Jamison, RL, Shih, MC, Humphries, DE, Guarino, PD, Kaufman, JS, Goldfarb, DS, Warren, SR, Gaziano, JM, Lavori, P, ,
American journal of kidney diseases : the official journal of the National Kidney Foundation. 2009;(5):779-89
Abstract
BACKGROUND Abnormalities in the gene regulating methylenetetrahydrofolate reductase (MTHFR) are associated with increased homocysteine levels and increased mortality in normal and chronic kidney disease (CKD) populations. STUDY DESIGN Gene association study. SETTING & PARTICIPANTS This was a substudy of 677 patients from 21 Veterans Affairs medical centers participating in a randomized clinical trial (Homocysteinemia in Kidney and End-Stage Renal Disease [HOST]) of the effect on all-cause mortality of vitamin-induced lowering of plasma homocysteine levels. Of 677 patients, 213 (31%) were treated by using dialysis (end-stage renal disease [ESRD]) and 464 (69%) had a Cockcroft-Gault estimated creatinine clearance less than 30 mL/min (advanced CKD). PREDICTOR Polymorphisms C677T (rs1801133) and A1298C (rs1801131) of the MTHFR gene.

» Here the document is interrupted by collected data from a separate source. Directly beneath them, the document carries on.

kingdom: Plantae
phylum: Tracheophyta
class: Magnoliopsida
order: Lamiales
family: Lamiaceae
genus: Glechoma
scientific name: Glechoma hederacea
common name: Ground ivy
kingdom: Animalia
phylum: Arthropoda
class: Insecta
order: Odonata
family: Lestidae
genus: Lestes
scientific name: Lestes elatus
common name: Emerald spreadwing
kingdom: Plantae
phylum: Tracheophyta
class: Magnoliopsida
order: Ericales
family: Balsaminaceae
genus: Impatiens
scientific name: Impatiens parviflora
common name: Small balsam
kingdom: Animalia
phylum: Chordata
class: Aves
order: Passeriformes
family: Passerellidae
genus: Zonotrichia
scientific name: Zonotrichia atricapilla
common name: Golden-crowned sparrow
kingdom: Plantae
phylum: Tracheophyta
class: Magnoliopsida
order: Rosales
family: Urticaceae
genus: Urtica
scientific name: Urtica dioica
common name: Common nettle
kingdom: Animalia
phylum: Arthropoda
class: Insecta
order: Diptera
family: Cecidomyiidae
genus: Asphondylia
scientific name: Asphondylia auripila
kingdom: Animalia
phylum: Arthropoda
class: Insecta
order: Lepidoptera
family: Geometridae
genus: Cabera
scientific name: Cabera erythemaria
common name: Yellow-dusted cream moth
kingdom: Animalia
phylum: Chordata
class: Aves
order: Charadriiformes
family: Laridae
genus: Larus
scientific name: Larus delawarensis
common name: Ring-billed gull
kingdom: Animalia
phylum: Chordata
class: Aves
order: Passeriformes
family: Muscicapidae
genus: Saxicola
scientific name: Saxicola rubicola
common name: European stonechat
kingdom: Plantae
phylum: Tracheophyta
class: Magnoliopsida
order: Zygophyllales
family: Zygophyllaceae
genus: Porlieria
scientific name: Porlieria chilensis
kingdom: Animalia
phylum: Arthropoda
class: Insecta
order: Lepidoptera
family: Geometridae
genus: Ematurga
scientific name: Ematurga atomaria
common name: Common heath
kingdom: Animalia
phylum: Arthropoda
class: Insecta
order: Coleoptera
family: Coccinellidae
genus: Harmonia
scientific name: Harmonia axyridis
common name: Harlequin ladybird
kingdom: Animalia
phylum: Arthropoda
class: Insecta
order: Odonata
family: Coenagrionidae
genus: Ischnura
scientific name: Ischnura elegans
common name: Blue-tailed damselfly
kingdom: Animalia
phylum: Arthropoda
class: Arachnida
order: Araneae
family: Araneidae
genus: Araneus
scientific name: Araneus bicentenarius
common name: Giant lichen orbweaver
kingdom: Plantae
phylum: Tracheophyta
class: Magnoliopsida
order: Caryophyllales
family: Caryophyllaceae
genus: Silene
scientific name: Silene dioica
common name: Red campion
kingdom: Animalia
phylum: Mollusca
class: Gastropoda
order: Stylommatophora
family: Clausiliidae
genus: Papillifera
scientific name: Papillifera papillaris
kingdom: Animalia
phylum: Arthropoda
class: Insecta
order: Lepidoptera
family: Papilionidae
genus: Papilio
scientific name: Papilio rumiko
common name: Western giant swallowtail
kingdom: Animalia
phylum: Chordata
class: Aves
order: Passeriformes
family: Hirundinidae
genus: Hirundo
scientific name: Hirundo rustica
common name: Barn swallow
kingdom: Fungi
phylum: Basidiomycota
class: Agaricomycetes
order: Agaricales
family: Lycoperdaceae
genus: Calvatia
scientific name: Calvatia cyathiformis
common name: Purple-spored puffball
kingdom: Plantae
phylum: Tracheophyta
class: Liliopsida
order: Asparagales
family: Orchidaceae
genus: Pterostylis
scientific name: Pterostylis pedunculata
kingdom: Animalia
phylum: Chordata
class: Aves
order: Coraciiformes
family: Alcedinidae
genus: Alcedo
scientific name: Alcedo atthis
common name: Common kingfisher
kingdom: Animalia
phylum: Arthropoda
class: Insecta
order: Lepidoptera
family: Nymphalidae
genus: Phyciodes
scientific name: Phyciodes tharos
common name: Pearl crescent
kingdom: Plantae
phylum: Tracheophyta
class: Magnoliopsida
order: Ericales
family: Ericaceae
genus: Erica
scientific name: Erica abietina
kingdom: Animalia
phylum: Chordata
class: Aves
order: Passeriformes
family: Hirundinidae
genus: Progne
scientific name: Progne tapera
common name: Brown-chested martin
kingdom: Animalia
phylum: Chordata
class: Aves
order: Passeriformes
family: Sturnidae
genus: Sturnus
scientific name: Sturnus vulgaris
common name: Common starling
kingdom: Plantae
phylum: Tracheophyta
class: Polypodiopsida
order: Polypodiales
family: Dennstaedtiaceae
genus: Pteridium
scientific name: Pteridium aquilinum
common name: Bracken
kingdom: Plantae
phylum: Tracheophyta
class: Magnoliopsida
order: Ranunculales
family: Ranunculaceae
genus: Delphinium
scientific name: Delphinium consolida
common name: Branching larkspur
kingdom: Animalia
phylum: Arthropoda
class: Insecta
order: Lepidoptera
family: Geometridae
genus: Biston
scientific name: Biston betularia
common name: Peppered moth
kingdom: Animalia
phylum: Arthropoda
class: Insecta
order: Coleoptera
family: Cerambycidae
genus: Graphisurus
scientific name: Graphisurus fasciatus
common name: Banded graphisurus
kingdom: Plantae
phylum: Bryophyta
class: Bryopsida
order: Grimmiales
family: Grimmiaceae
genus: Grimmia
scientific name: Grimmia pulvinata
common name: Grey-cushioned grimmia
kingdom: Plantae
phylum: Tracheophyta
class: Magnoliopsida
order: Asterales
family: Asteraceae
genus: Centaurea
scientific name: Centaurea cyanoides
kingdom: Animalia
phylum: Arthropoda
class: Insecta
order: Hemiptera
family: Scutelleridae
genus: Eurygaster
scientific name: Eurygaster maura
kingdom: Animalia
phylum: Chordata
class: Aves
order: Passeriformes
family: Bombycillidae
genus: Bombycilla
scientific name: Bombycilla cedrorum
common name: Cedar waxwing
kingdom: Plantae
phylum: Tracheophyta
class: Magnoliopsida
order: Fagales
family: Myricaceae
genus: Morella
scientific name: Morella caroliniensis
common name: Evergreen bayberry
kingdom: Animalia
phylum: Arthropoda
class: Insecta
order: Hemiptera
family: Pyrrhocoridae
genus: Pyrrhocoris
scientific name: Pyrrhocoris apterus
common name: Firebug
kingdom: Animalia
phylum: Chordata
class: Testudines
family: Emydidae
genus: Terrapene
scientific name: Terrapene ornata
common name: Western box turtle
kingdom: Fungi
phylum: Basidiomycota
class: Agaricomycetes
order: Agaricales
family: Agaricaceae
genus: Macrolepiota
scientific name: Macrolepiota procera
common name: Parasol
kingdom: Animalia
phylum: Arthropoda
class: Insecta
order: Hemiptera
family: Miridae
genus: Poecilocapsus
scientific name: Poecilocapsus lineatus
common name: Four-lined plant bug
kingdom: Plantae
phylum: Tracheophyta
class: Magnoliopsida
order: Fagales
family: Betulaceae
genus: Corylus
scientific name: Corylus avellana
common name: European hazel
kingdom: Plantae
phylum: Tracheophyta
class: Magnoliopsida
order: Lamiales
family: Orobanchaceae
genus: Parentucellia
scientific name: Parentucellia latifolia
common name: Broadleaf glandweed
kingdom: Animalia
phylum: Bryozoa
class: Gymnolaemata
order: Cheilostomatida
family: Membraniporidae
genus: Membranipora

OUTCOMES Unadjusted and adjusted all-cause mortality. MEASUREMENTS DNA was extracted from blood samples and amplified by means of polymerase chain reaction. RESULTS The adjusted hazard ratio in a recessive model of the relationship between the C677T polymorphism and all-cause mortality in all patients was 1.47 (95% confidence interval, 1.00 to 2.16; P = 0.05). In patients with ESRD with the mutant TT genotype, the adjusted hazard ratio for mortality in all patients was 2.27 (95% confidence interval, 1.07 to 4.84; P = 0.03); patients with advanced CKD showed a similar, although not significant, trend. The risk of myocardial infarction (P = 0.05) and composite risk of myocardial infarction, stroke, lower-extremity amputation, and mortality (P = 0.02) were greater in patients with ESRD with the mutant T allele at nucleotide 677. The overall relationship between the A1298C polymorphism and mortality was not significant (P = 0.6). LIMITATIONS Participants were 98% men; DNA samples were not obtained at enrollment in HOST; linkage disequilibrium with another causal polymorphism is a potential confounding factor; and power was reduced by the limited number of participants. CONCLUSIONS These findings provide additional support for the hypothesis that the mutant TT genotype at nucleotide 677 of the gene regulating MTHFR activity may increase the mortality risk in patients with ESRD.